## Texte fourni:
━━━━━━━━━━━━━━━━
LA GRANDE MARIE
Un tout petit livre mais une grande oeuvre.
Raymond Brodeur, professeur émérite à la Faculté de théologie de l’Université Laval et membre fondateur du Centre d’études Marie-de-l’Incarnation
Pour lire le remarquable compte rendu :
Études d’histoire religieuse, 88 (1-2), 2022, 87-90.
Images de la causerie (crédit : David Ouellette) :
Pour moi, La grande Marie est le Refus global de notre époque,
mais c’est un « refus » qui est en même temps un « oui ». – Yvon Rivard
Le Figaro, 12 octobre 2021
C’est une plongée merveilleuse que nous offre le jeune écrivain québécois Carl Bergeron. (…) Son essai ne souffre d’aucun gras, soixante-dix pages puissantes et admirablement écrites. (…) Brillant.
━━━━━━━━━━━━━━━━
## Votre tâche:
Recopiez intégralement le texte fourni, sans y changer un seul mot. Vous n'aurez pas besoin des enregistrements.

## Liste des enregistrements:
━━━━━━━━━━━━━━━━
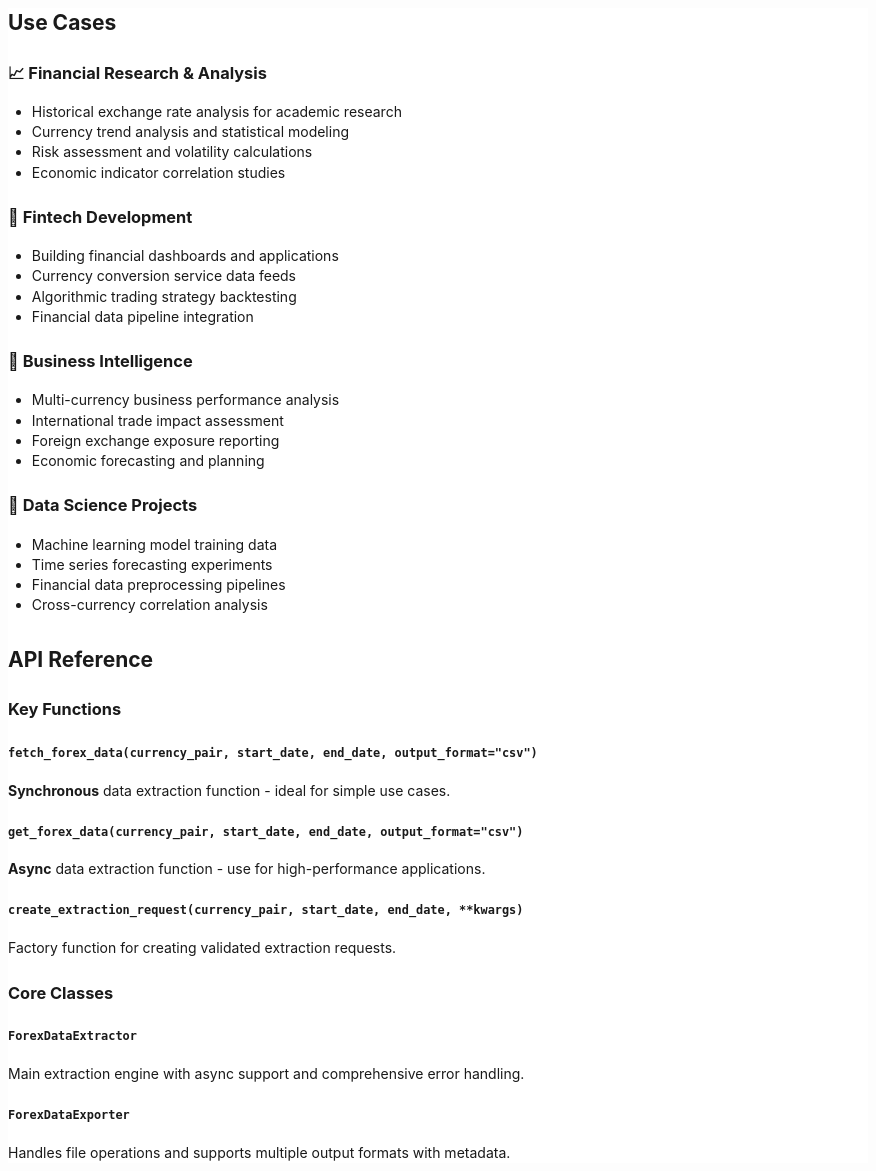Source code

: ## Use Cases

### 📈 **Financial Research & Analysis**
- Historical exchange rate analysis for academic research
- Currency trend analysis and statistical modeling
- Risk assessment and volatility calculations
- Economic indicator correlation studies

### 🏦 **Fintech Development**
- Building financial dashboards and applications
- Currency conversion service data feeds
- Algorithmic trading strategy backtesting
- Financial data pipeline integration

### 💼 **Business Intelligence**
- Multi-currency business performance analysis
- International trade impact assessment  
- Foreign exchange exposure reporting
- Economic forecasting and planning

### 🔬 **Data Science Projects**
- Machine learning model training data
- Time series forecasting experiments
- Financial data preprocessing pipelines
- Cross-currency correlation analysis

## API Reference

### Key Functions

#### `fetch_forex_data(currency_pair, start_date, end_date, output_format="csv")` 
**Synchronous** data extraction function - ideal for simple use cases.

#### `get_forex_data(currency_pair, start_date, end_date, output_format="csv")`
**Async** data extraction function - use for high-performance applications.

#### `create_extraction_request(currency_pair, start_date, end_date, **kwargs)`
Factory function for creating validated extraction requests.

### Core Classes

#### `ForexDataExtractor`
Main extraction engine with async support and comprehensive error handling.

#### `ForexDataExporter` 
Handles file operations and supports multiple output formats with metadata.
━━━━━━━━━━━━━━━━
## Zone de réponse:
LA GRANDE MARIE
Un tout petit livre mais une grande oeuvre.
Raymond Brodeur, professeur émérite à la Faculté de théologie de l’Université Laval et membre fondateur du Centre d’études Marie-de-l’Incarnation
Pour lire le remarquable compte rendu :
Études d’histoire religieuse, 88 (1-2), 2022, 87-90.
Images de la causerie (crédit : David Ouellette) :
Pour moi, La grande Marie est le Refus global de notre époque,
mais c’est un « refus » qui est en même temps un « oui ». – Yvon Rivard
Le Figaro, 12 octobre 2021
C’est une plongée merveilleuse que nous offre le jeune écrivain québécois Carl Bergeron. (…) Son essai ne souffre d’aucun gras, soixante-dix pages puissantes et admirablement écrites. (…) Brillant.